Monday, February 12, 2018

MEDITATIONS FOR MIDWINTER: PART 6


Title: Our Lady of the Snows
Artist: J. Watson Davis
Medium: Tempera
Size: tbd
Date: c. 1942
Location: Mary Chapel of the National Shrine of Our Lady of the Snows, Belleville, Illinois.

The devotion to Mary under the title of Our Lady of the Snows is the oldest devotion to Mary in the Catholic Church, and can be traced to Rome in the year 352 AD. The legend tells of how, at the height of the Roman summer, snow fell during the night on the summit of the Esquiline Hill. A Roman patrician John and his wife, in obedience to a vision of the Virgin Mary that they had the same night, built a basilica in honour of Mary on the very spot that was covered with snow. The devotion to Our Lady of the Snows was first introduced to the US midwest in 1941 by Fr. Paul Schulte of the Missionary Oblates of Mary Immaculate.

In the 1940s, Davis painted a version of Our Lady of the Snows for St. Henry's Seminary in Belleville, Illinois. Sources are unclear as to whether Davis was commissioned to complete the painting or asked as a personal favor; but he was acquainted with Father Paul Schulte, O.M.I., a German immigrant known as the "flying priest of the Arctic," for personally flying a plane to reach peoples of northern Canada and Alaska with his missionary and medical work. In this painting Davis has elevated Mother and Child above the surrounding figures in a vertical composition, in which the vision emanates from the Northern Lights; Fr. Schulte's plane appears as an element in the painting.

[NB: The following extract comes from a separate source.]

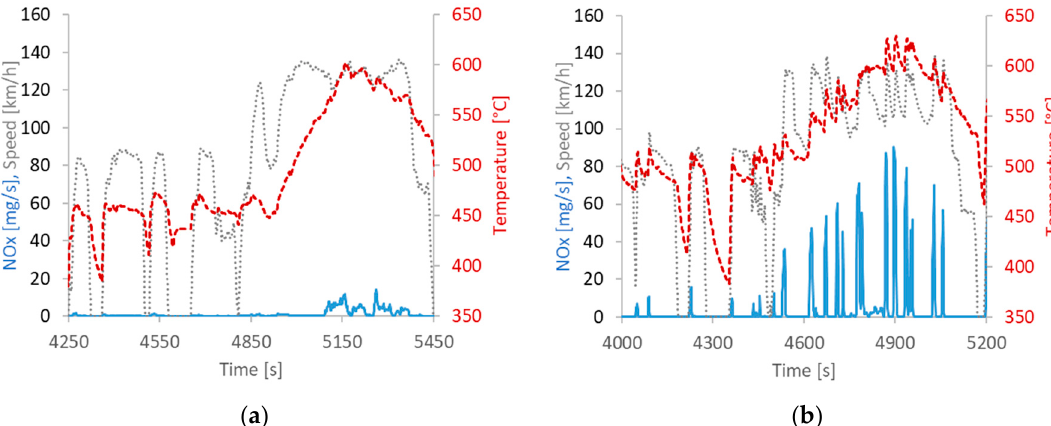
Figure 6. Emissions during the motorway part of an RDE-1-R test with regeneration: ( a ) Particle Number (PN) >23 nm and speed; ( b ) NO x and exhaust gas temperature.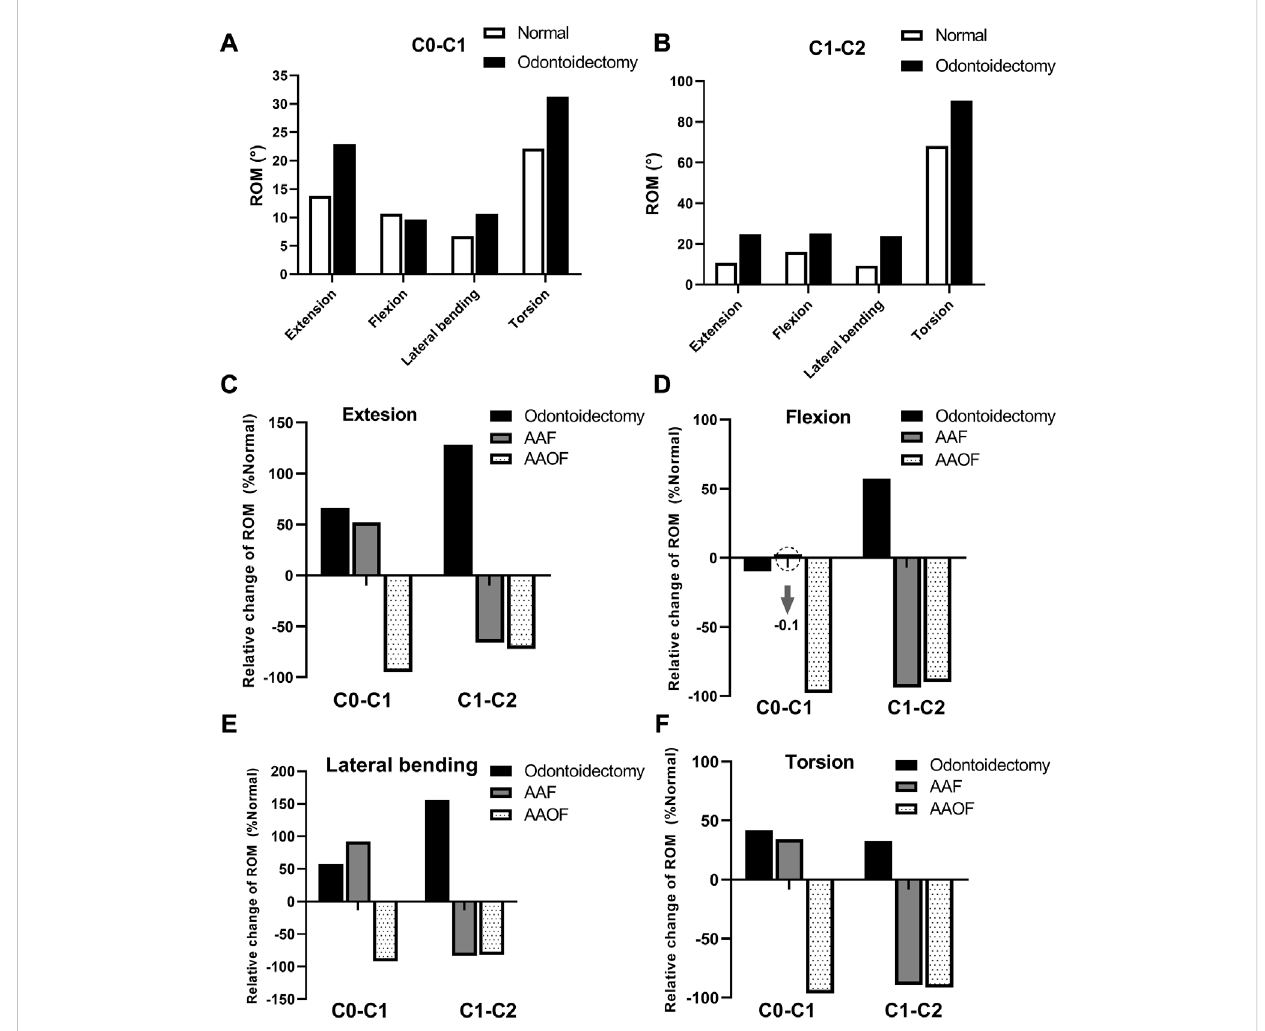
FIGURE 3 The changes of ROM ( ° ) of the three surgical models compared to the normal model at Occiput-C1 and C1-C2 junctions. ROM = range of motion (A,B) presentedtheROM( ° )ofodontoidectomymodelandnormalmodelatOcciput-C1andC1-C2junctions,respectively.Andin (C – F) ,thepercentage change of ROMs for the odontoidectomy, AAF, and AAOF models relative to the normal model were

John Watson Davis (1870 - 1959) was an American illustrator whose career spanned six decades. In addition to his religious commissions, his drawings appeared in Zane Grey novels, in editions of Sherlock Holmes tales and Bluebeard, and in other books and magazines. Born in New York, Davis moved with his family to Paris when he was ten years old, where he received his art training. Davis returned to Brooklyn when he was in his twenties, and began his commercial artist career. To avoid confusion with other artists named "John W. Davis," he began signing his work "J. Watson Davis."